Mary Leisy Hernandez
Marilei@hotmail.com
Regresando de la montaña
Bruselas, Bélgica. Fue un largo trayecto de regreso con Serrat, Sabina, Silvio, Mi querido Pablo y otros grandes artístas que con sus mensajes y sus canciones hicieron corto el largo camino de más de 8 horas desde el Sur de Francia hasta la capital de Bélgica.
Al comenzar a descender las montañas de Vercors, Serrat cantaba y yo canté con el: “…Vamos bajando la cuesta que arriba en mi calle se acabó la fiesta”. La canción retrata nuestra realidad. Se acabaron las navidades, comenzó el año nuevo y es preciso que volvamos a la cotidianidad como bien lo dice el poeta: “Vuelve el pobre a su pobreza, vuelve el rico a sus riquezas y el señor cura a sus misas”. Por suerte en República Dominicana la fiesta se alarga por la festividad del Día de Reyes, en nuestro caso, terminan nuestras vacaciones en los Prealpes franceses y ya no será pleno el silencio, la quietud y el contacto directo con la naturaleza.

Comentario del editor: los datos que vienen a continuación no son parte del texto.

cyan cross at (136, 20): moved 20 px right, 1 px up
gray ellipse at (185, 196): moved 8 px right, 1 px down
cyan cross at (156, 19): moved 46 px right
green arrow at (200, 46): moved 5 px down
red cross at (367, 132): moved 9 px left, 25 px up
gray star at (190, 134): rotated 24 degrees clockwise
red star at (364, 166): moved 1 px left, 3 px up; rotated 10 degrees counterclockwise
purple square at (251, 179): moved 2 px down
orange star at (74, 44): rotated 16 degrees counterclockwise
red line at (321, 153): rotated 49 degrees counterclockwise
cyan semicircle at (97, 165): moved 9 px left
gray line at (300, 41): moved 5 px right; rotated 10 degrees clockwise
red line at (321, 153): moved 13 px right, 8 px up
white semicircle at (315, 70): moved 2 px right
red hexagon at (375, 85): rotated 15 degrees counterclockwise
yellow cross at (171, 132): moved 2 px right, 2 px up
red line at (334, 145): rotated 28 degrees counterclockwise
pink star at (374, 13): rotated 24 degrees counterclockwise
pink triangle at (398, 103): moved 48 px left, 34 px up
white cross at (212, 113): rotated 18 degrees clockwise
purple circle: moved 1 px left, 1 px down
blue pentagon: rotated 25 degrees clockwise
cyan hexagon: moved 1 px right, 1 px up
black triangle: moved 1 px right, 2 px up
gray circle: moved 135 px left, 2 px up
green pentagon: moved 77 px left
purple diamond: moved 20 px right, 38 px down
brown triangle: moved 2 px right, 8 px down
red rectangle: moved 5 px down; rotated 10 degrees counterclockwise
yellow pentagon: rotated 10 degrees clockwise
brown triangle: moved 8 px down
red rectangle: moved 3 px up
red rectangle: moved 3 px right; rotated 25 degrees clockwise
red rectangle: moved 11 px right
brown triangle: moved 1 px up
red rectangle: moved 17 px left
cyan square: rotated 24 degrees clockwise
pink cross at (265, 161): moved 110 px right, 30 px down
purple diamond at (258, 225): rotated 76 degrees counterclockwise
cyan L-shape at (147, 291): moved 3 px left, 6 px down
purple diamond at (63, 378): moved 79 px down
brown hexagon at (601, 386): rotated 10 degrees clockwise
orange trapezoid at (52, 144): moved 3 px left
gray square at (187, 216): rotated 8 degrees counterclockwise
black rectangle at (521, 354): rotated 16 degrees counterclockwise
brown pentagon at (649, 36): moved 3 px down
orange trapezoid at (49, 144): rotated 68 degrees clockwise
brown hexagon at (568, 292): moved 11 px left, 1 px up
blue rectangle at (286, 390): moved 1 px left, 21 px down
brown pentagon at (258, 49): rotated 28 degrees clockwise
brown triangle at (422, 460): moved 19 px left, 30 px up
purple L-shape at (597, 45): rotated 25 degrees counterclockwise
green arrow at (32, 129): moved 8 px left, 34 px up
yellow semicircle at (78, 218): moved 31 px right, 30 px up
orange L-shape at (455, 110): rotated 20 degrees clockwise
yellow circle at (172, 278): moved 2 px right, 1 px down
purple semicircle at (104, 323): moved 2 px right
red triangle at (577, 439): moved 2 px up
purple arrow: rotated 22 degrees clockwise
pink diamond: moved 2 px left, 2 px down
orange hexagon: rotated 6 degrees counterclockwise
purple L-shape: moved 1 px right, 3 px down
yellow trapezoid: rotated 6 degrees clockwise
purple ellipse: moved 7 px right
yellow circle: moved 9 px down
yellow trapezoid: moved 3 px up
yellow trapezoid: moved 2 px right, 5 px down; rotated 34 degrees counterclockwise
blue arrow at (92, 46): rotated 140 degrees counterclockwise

A Serrat le siguió Sabina en el trayecto de cientos de kilómetros y mientras veíamos a lo lejos el paisaje de la ciudad de Lyon, este artista español nos recordaba con su particular voz que existen más de cien palabras y más de cien motivos para no cortarse de un tajo las venas y así seguimos dando ruedas entre mensajes y mensajes y entre paisajes y paisajes, hasta que del sur pasamos al Este de Francia donde nos detuvimos en la ciudad de Nancy para disfrutar de sus grandes riquezas en Art Deco, dar una vuelta por su zona histórica, su centro con su dorada Plaza Real y comernos una típica Quiche de Lorrainne.
Al continuar el viaje seguimos con la enérgica voz de Mercedes Sosa, con Pablo Milanés y otros grandes artistas que participan en la producción “MI querido pablo” y mientras escuchábamos canciones de amor y de otros buenos contenidos pasamos de un país a otro. Llegamos a la frontera con Luxemburgo y recorrimos un pequeño trozo de este pequeño país mientras Milanes cantaba a su hermano el comandante, a su patria, a su gente y a la mujer de delgadez extrema que envejeció con el. Pasamos otra frontera y ya estábamos en Bélgica, luego en Bruselas y al llegar a casa seguimos cantando los versos de estos grandes poetas. Fue una maravillosa manera de hacer el viaje menos agotador.